On Friday, Merck received FDA approval for its new oral rotavirus vaccine, RotaTeq, and will begin domestic distribution within a week. At a cost of $187.50 for the three-dose series, RotaTeq is one of the most expensive vaccines to date; by 2009, the company forecasts that the vaccine could bring in as much as $500 million in annual revenue.
RotaTeq could prove particularly useful in the developing world. While deaths in the United States are rare, the disease is estimated to claim the lives of more than 500,000 children across the globe, making it one of the world's deadliest childhood illnesses, said Dr. Umesh Parashar, a medical officer in the respiratory and enteric viruses branch of the Centers for Disease Control and Prevention.
World health officials greeted news of RotaTeq's approval with cautious enthusiasm, but they said they did not know how they would pay for it or whether they would try.

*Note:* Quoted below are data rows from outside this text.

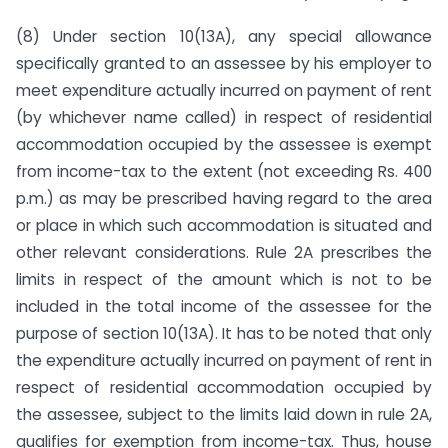
(8) Under section 10(13A), any special allowance
specifically granted to an assessee by his employer to
meet expenditure actu­ally incurred on payment of rent
(by whichever name called) in respect of residential
accommodation occupied by the assessee is exempt
from income-tax to the extent (not exceeding Rs. 400
p.m.) as may be prescribed having regard to the area
or place in which such accommodation is situated and
other relevant considerations. Rule 2A prescribes the
limits in respect of the amount which is not to be
included in the total income of the assessee for the
purpose of section 10(13A). It has to be noted that only
the expenditure actually incurred on payment of rent in
respect of residential accommodation occupied by
the assessee, subject to the limits laid down in rule 2A,
qualifies for exemption from income-tax. Thus, house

Dr. Marie-Paule Kieny, director of the initiative for vaccine research at the World Health Organization, said Merck needed to test the drug in poor nations before the W.H.O. would recommend its universal use.
Some oral vaccines that perform well in rich countries are not nearly as effective in poor ones, Dr. Kieny said.
A global vaccine initiative, financed in part by Bill Gates, is already struggling to deliver worldwide a $3.50 vaccine against five other major killers. Adding RotaTeq to the mix may be impossible, Dr. Kieny suggested, even with steep discounts.
"The money is simply not there," she said.
Merck officials said that they were committed to making RotaTeq available at a discount in the developing world but that such an initiative was years away. A test of RotaTeq in poor nations is in the planning stages, they said.